I've always been suspicious of old men who eagerly send young men off to fight wars on their behalf, but we pacifists of a certain age can enjoy the exhilarating sight of these intrepid rollerbladers and stunt skateboarders without guilt, knowing that they'll usually suffer nothing worse than a few minor cuts and bruises. After all, I've reached the age when, if I jumped off a wall, I'd shatter rather than bounce, so frankly I'd rather leave the feats of derringdo to these young whippersnappers, while I sit in my armchair and derring- don't.

Last night's edition was one long tribute to the analgesic properties (and demented potency) of juvenile testosterone, and contained some of the most reckless sporting action I've seen on television since Des Lynam began bungee jumping with his ratings (and his career).

The US equivalent of the rugger buggers I encountered (and despised) at university, they skateboarded into lakes, wrestled with grizzly bears, rollerskated in midair, and went hurtling crotch- first into their own handlebars, until there were more crushed nuts on the screen than you'd find atop an ice-cream sundae. Many of the falls and crashes must have been very painful, but there was no sadistic manipulation by unscrupulous producers going on here (the maniacs concoct all their own stunts), nor the nasty streak of cruelty that made You've Been Framed so distasteful, and I wondered what it is that twists the minds of young men, making them want to do such things to themselves? I suppose it's all down to the little joke that God has always played on teenage boys, pumping their bodies full of chemicals that make them desperate for sex, while simultaneously giving them baked-bean faces to ensure that the urge cannot be fulfilled.

AT times, the format seemed like a more gymnastic version of Trigger Happy TV, but whereas the portly Dom Joly wisely relies on cerebral bravado to challenge expectations, Johnny Knoxville and his chums prefer to challenge the laws of gravity. And the laws of decency too, because one of last night's stunts involved someone cycling stark-naked through town (useful when they want to park, I suppose, because they can just bend over), and another required a contributor to have two tons of stinking sardines poured over his head. At one point, a manic dwarf dressed as Superman even attempted to break his miniature spine on a wooden roller coaster, presumably in a bid to resemble Christopher Reeve a little more closely.

Speaking of which, isn't it ironic that, during the Nineties, the Iron Man got the electric chair, while OJ Simpson did not?

"If you're gonna be dumb, you'd better be tough," declares the show's theme song, in which case this bunch must be as tough as two short planks, but they positively exude joie de vivre, lan, and esprit de corps, even though they probably don't know what any of those words mean. Apparently, they're making a no-holds-barred movie of their exploits this year, and sooner or later one feels there's bound to be a death. But what they're doing clearly makes them feel alive, and it gave me a buzz too, albeit a vicarious one. So much television nowadays is dead at the centre, but this simply pulsates with energy, as one has come to expect from a Spike Jonze creation, though even he wouldn't dare to go as far as the highly-dubious stunt man in the deep south of the US, who allegedly performs under the name of Ku Klux Klaneval. His speciality? He tries to jump over 15 black men in a steamroller.
==============================
◆ TASKS TO COMPLETE ◆
(a) Copy the TV review again, beginning at the words "AT times, the" and stopping after "little more closely.". In that passage, swap "sardines" for "anchovies".
(b) According to the TV review, what does the show's theme song declare?

(Collected data)
==============================
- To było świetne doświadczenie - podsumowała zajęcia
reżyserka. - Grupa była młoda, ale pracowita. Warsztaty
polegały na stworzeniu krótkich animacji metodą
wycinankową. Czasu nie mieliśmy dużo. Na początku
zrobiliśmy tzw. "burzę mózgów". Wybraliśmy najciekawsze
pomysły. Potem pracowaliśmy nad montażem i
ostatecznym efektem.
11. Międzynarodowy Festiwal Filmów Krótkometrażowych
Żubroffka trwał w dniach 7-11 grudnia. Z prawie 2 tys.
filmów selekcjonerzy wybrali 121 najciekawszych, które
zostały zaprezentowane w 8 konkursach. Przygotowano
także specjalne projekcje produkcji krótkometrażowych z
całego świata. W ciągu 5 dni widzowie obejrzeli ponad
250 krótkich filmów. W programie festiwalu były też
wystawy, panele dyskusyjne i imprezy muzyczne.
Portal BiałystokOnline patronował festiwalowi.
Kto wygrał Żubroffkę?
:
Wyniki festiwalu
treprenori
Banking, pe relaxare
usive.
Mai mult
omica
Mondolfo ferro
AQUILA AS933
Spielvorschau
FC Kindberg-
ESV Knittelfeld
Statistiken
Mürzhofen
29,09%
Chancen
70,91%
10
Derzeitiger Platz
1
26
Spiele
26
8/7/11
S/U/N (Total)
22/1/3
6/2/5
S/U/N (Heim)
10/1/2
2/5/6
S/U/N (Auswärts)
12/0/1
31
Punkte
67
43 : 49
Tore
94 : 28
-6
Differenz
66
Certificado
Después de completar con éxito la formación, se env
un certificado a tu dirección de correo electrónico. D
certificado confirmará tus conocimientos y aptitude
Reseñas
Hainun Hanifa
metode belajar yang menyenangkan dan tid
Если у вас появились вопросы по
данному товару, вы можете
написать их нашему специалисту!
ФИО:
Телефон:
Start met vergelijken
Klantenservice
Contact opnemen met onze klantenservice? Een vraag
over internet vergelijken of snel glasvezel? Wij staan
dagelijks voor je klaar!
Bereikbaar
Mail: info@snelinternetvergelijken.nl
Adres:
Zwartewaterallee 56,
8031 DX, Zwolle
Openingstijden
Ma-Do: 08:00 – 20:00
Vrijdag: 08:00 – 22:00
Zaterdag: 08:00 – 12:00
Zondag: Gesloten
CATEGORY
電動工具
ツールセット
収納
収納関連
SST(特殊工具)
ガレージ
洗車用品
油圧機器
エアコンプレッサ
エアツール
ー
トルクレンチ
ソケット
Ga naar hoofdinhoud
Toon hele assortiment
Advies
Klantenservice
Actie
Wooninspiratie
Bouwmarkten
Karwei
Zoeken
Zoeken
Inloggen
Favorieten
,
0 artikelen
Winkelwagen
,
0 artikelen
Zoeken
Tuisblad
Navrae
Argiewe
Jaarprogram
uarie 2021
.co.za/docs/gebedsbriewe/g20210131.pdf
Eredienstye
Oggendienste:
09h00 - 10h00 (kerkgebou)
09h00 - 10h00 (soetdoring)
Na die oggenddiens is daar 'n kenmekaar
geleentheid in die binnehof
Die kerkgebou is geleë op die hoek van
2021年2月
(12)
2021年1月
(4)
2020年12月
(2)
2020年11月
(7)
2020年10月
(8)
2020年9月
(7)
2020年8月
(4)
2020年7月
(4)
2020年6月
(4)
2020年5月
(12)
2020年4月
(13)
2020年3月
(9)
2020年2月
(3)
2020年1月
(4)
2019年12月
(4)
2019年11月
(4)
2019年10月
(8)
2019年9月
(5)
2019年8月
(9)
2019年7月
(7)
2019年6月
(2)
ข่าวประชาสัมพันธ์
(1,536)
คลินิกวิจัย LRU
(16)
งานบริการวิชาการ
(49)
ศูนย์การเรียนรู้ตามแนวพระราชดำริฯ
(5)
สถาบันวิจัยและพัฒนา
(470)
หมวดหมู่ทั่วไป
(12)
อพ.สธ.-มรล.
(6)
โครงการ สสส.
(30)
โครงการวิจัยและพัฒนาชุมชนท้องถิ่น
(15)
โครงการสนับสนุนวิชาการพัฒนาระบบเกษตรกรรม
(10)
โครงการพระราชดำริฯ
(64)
==============================
◆ RESPONSES PER TASK ◆
(a)
AT times, the format seemed like a more gymnastic version of Trigger Happy TV, but whereas the portly Dom Joly wisely relies on cerebral bravado to challenge expectations, Johnny Knoxville and his chums prefer to challenge the laws of gravity. And the laws of decency too, because one of last night's stunts involved someone cycling stark-naked through town (useful when they want to park, I suppose, because they can just bend over), and another required a contributor to have two tons of stinking anchovies poured over his head. At one point, a manic dwarf dressed as Superman even attempted to break his miniature spine on a wooden roller coaster, presumably in a bid to resemble Christopher Reeve a little more closely.

(b) "If you're gonna be dumb, you'd better be tough."